_Required work_: The whole listing needs to be written out exactly, except for any images.

_Information shown_:
━━━━━━━━━━

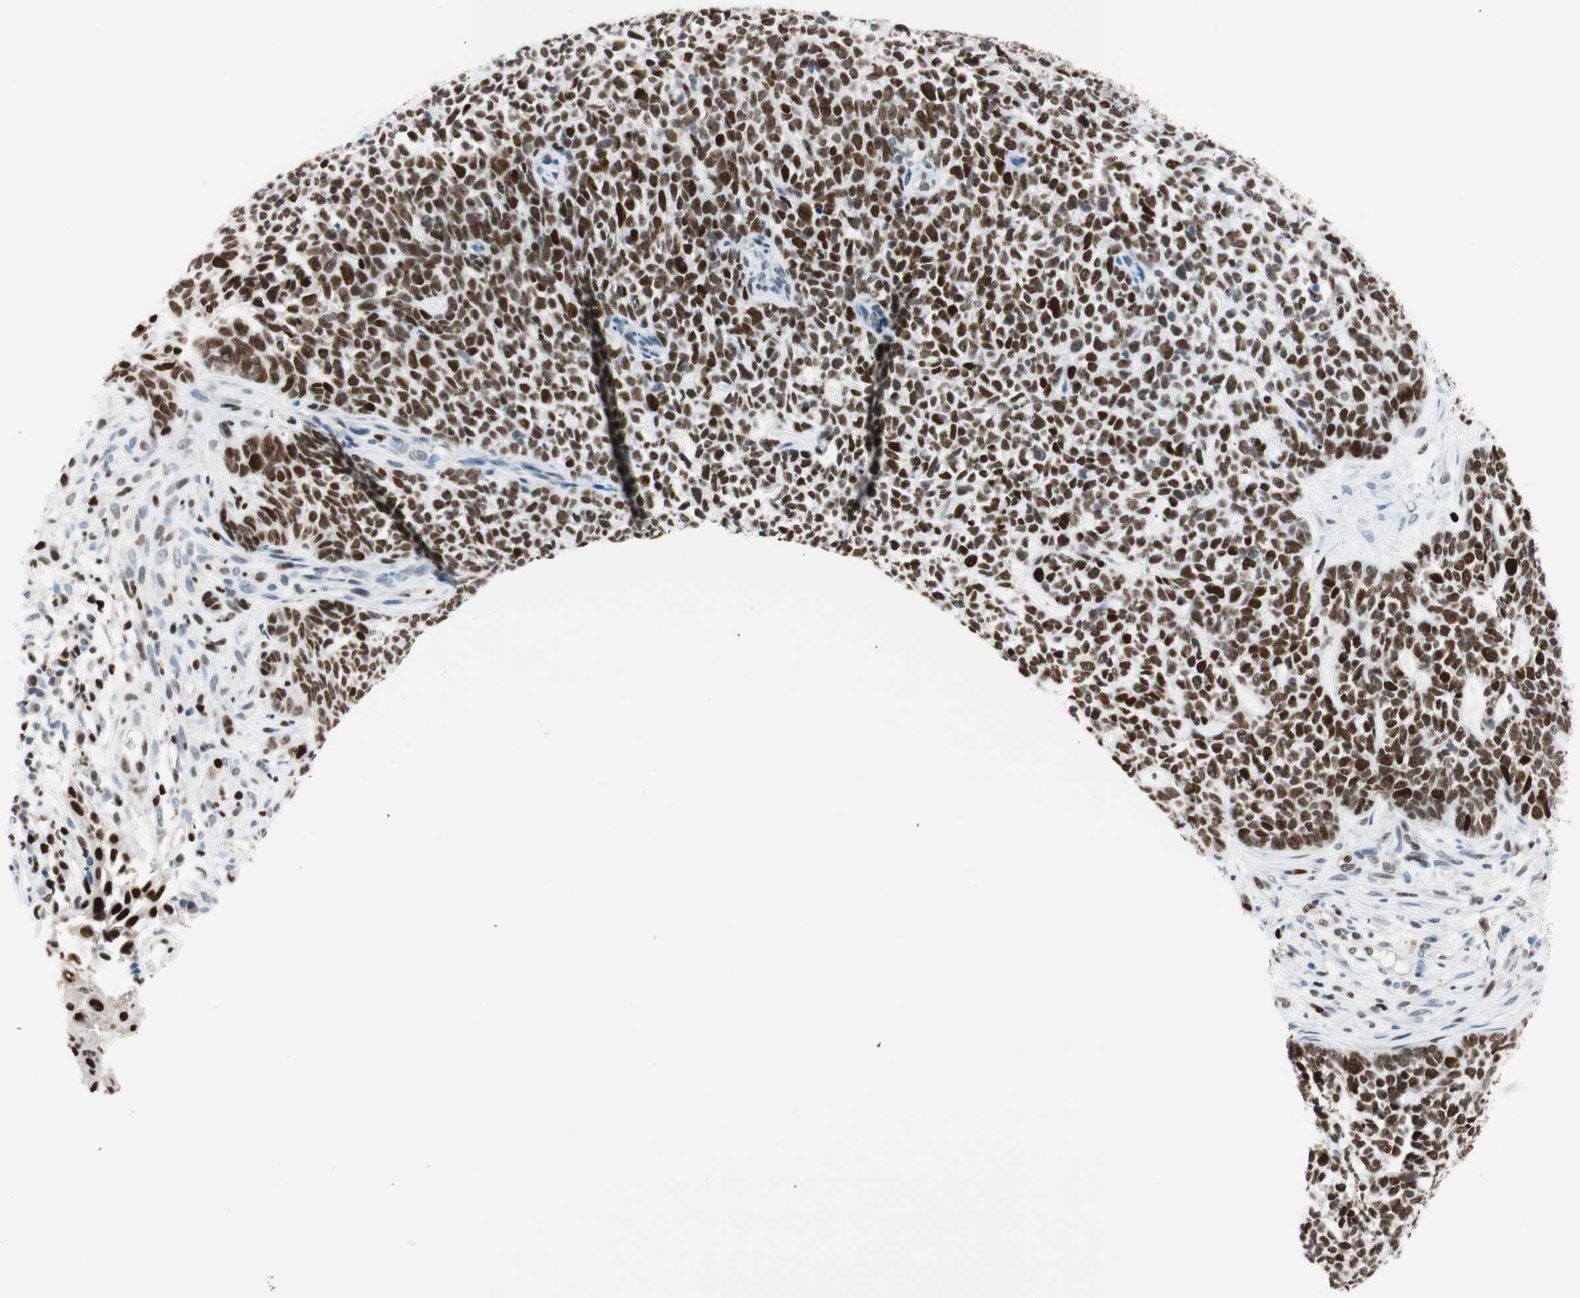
{"staining": {"intensity": "strong", "quantity": ">75%", "location": "nuclear"}, "tissue": "skin cancer", "cell_type": "Tumor cells", "image_type": "cancer", "snomed": [{"axis": "morphology", "description": "Basal cell carcinoma"}, {"axis": "topography", "description": "Skin"}], "caption": "A high amount of strong nuclear positivity is identified in about >75% of tumor cells in skin basal cell carcinoma tissue.", "gene": "EZH2", "patient": {"sex": "female", "age": 84}}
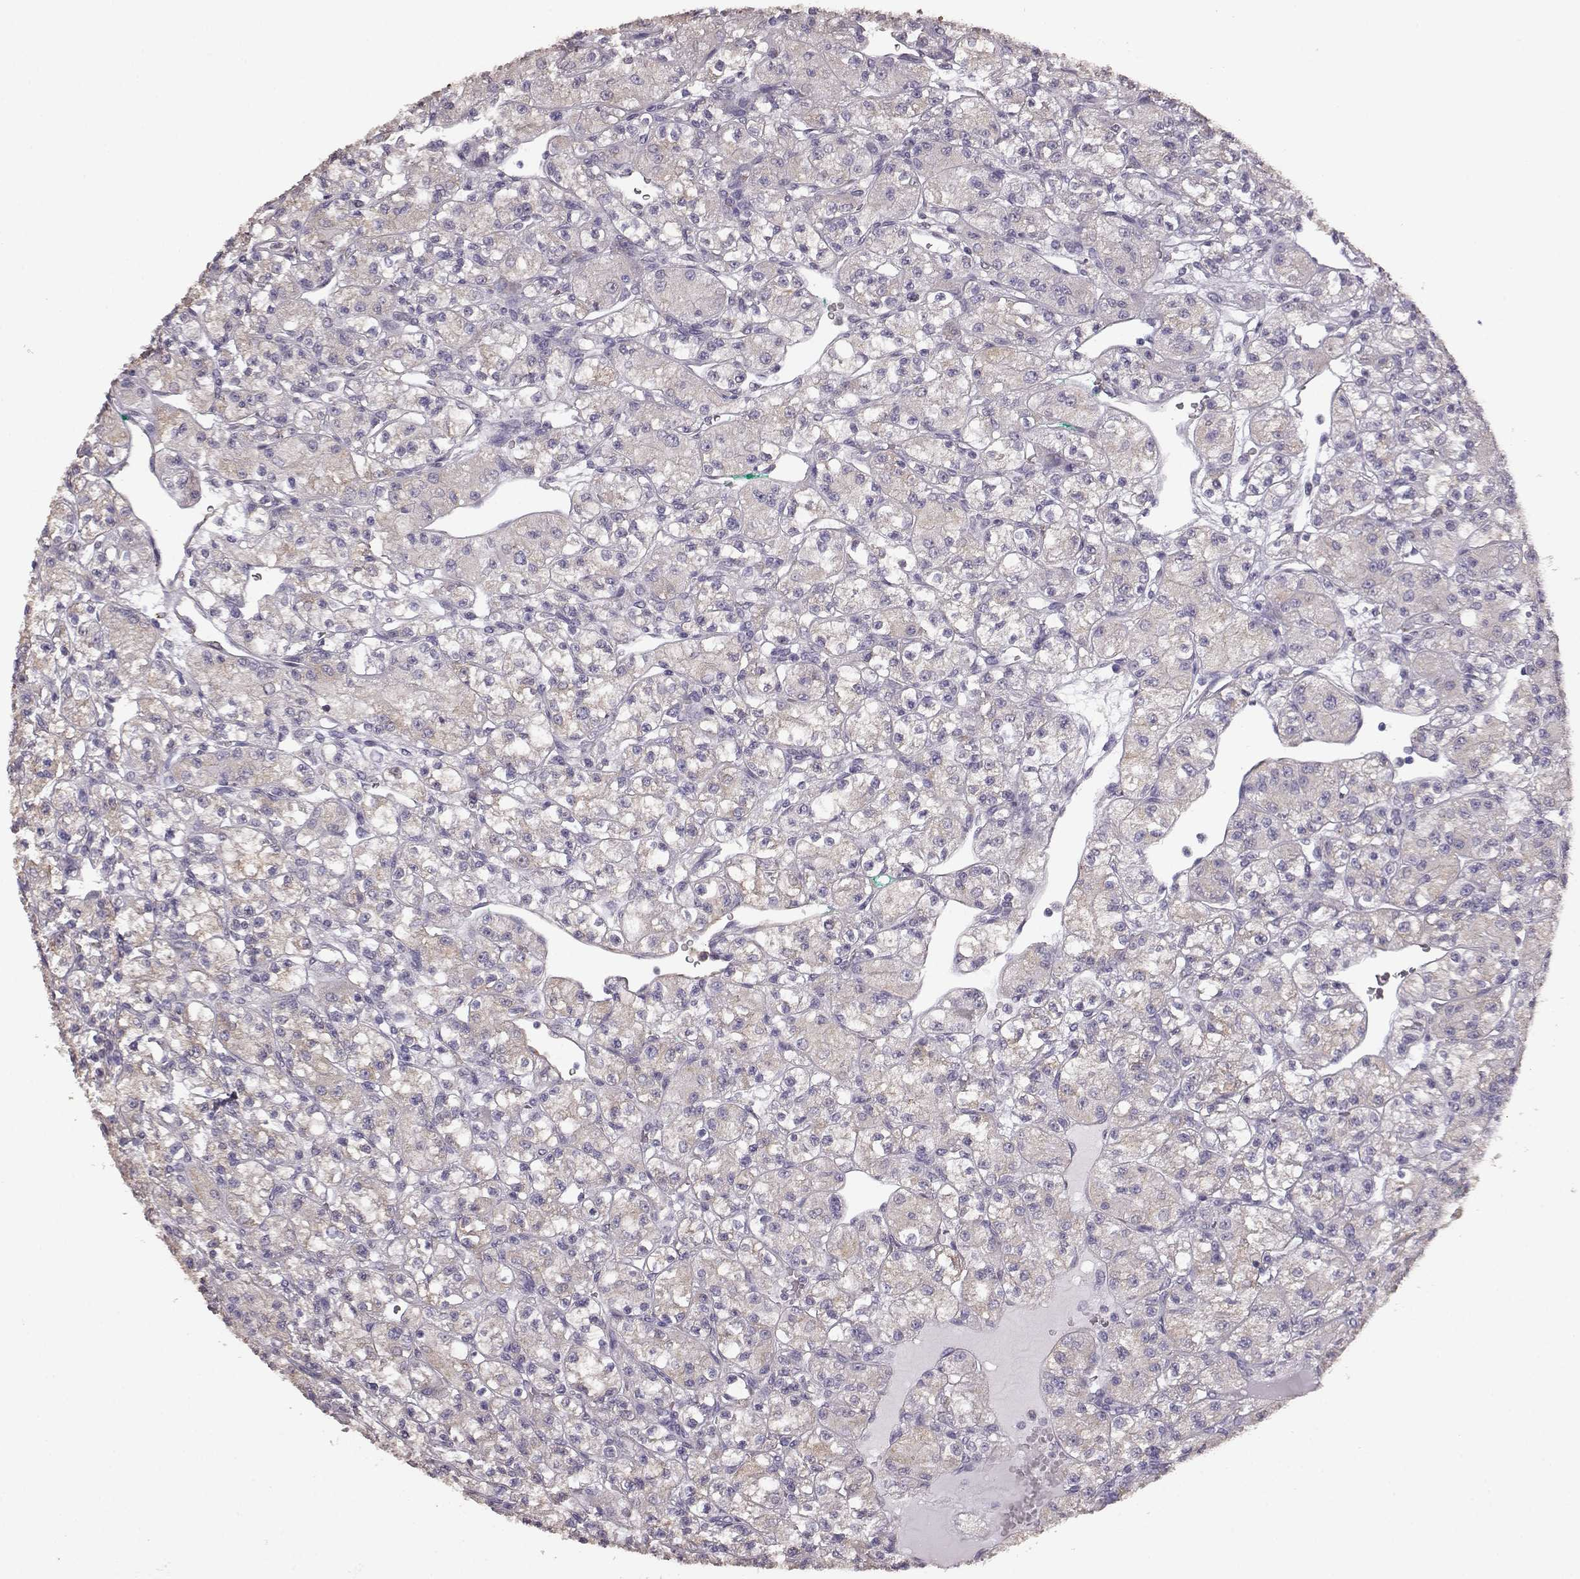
{"staining": {"intensity": "weak", "quantity": "<25%", "location": "cytoplasmic/membranous"}, "tissue": "renal cancer", "cell_type": "Tumor cells", "image_type": "cancer", "snomed": [{"axis": "morphology", "description": "Adenocarcinoma, NOS"}, {"axis": "topography", "description": "Kidney"}], "caption": "This micrograph is of renal adenocarcinoma stained with IHC to label a protein in brown with the nuclei are counter-stained blue. There is no positivity in tumor cells.", "gene": "GABRG3", "patient": {"sex": "female", "age": 70}}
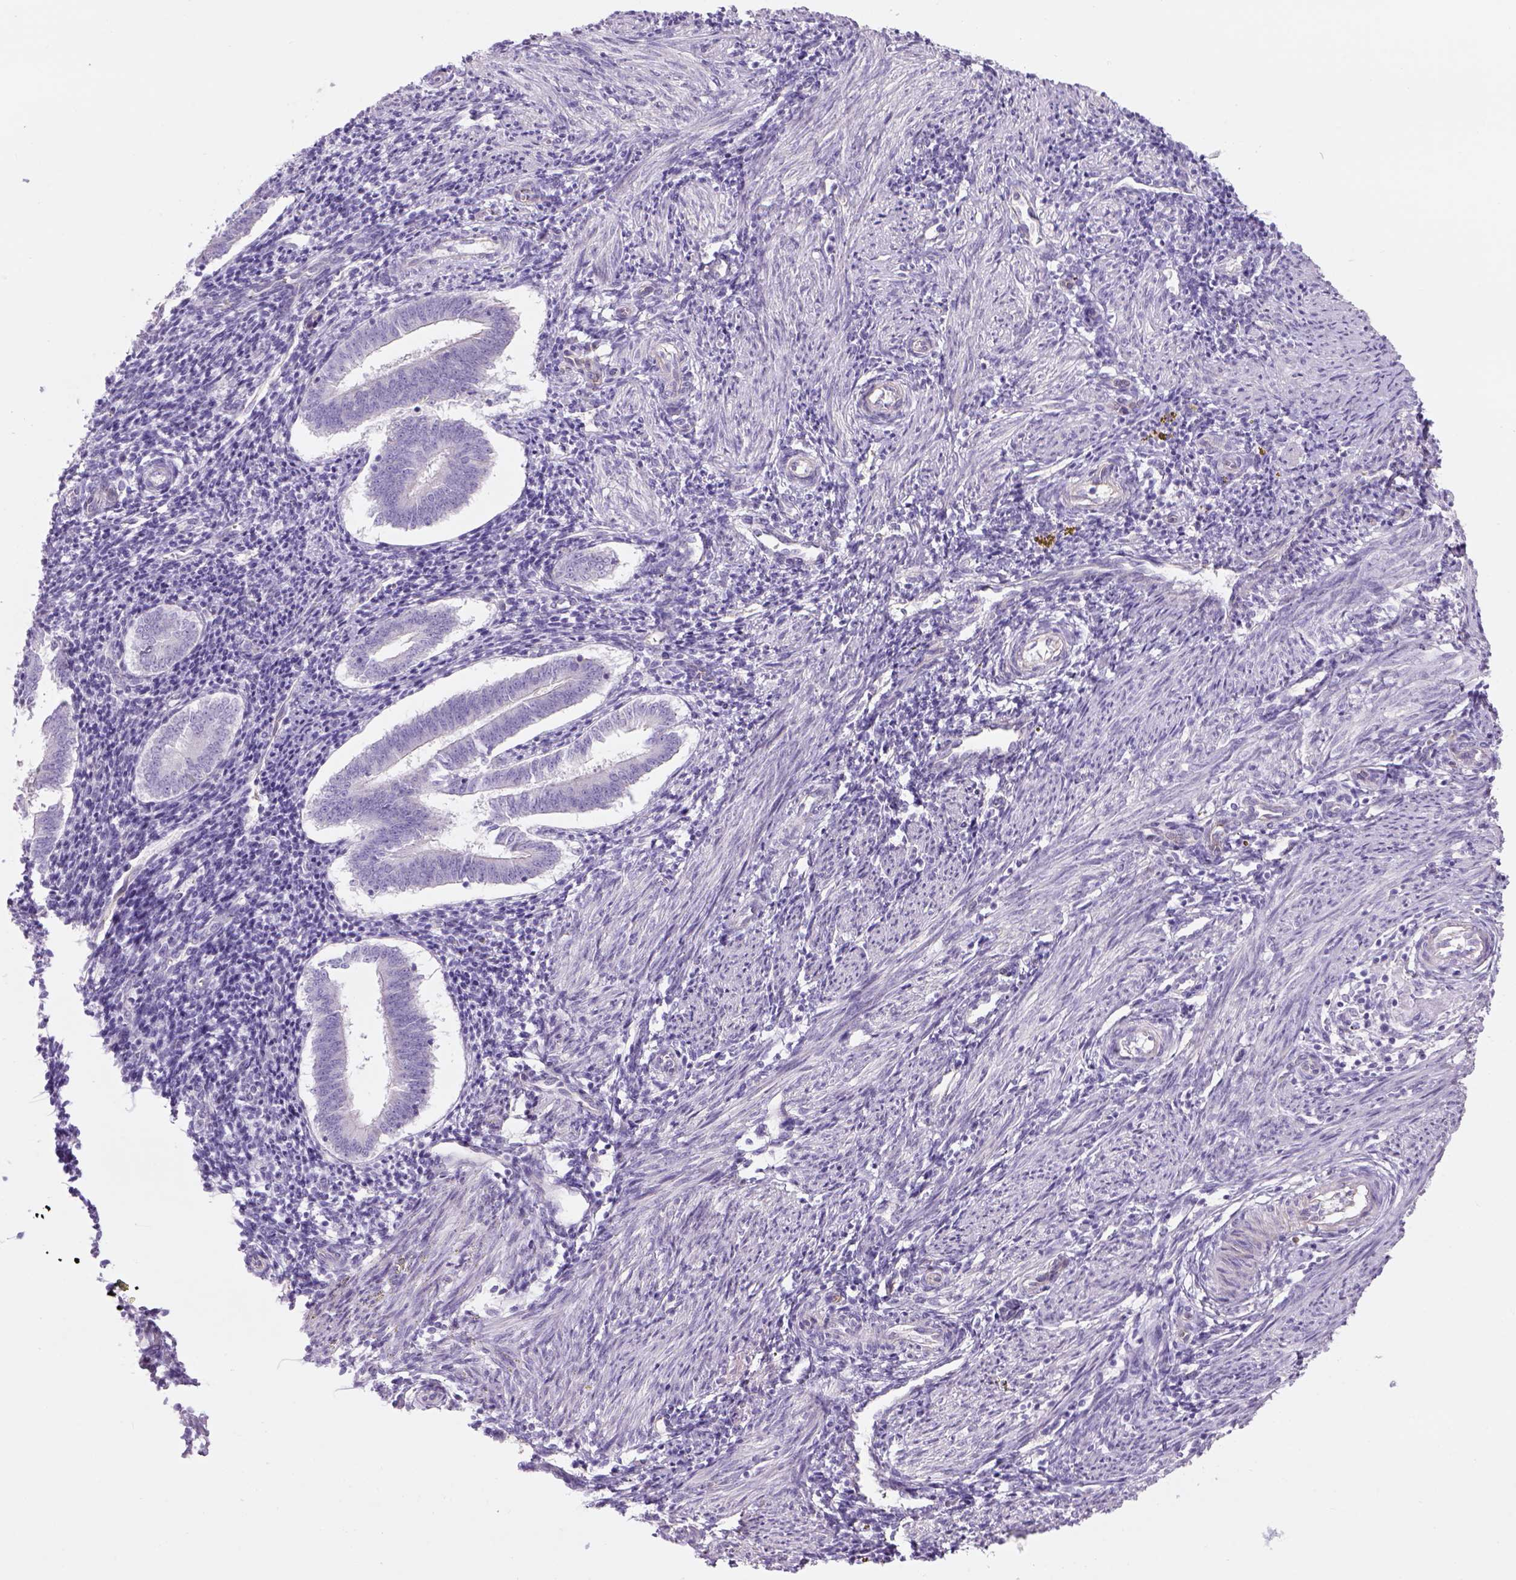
{"staining": {"intensity": "negative", "quantity": "none", "location": "none"}, "tissue": "endometrium", "cell_type": "Cells in endometrial stroma", "image_type": "normal", "snomed": [{"axis": "morphology", "description": "Normal tissue, NOS"}, {"axis": "topography", "description": "Endometrium"}], "caption": "Endometrium was stained to show a protein in brown. There is no significant expression in cells in endometrial stroma. Brightfield microscopy of immunohistochemistry (IHC) stained with DAB (3,3'-diaminobenzidine) (brown) and hematoxylin (blue), captured at high magnification.", "gene": "TENM4", "patient": {"sex": "female", "age": 25}}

━━━━━━━━━━

_Answer_:
{"staining": {"intensity": "strong", "quantity": ">75%", "location": "nuclear"}, "tissue": "skin cancer", "cell_type": "Tumor cells", "image_type": "cancer", "snomed": [{"axis": "morphology", "description": "Basal cell carcinoma"}, {"axis": "topography", "description": "Skin"}], "caption": "A high amount of strong nuclear positivity is identified in about >75% of tumor cells in skin basal cell carcinoma tissue.", "gene": "EZH2", "patient": {"sex": "female", "age": 84}}
{"staining": {"intensity": "weak", "quantity": "<25%", "location": "cytoplasmic/membranous"}, "tissue": "renal cancer", "cell_type": "Tumor cells", "image_type": "cancer", "snomed": [{"axis": "morphology", "description": "Adenocarcinoma, NOS"}, {"axis": "topography", "description": "Kidney"}], "caption": "This micrograph is of renal adenocarcinoma stained with IHC to label a protein in brown with the nuclei are counter-stained blue. There is no positivity in tumor cells.", "gene": "GABRG3", "patient": {"sex": "female", "age": 70}}
{"staining": {"intensity": "negative", "quantity": "none", "location": "none"}, "tissue": "endometrium", "cell_type": "Cells in endometrial stroma", "image_type": "normal", "snomed": [{"axis": "morphology", "description": "Normal tissue, NOS"}, {"axis": "topography", "description": "Endometrium"}], "caption": "Endometrium was stained to show a protein in brown. There is no significant expression in cells in endometrial stroma. Brightfield microscopy of immunohistochemistry (IHC) stained with DAB (3,3'-diaminobenzidine) (brown) and hematoxylin (blue), captured at high magnification.", "gene": "TENM4", "patient": {"sex": "female", "age": 25}}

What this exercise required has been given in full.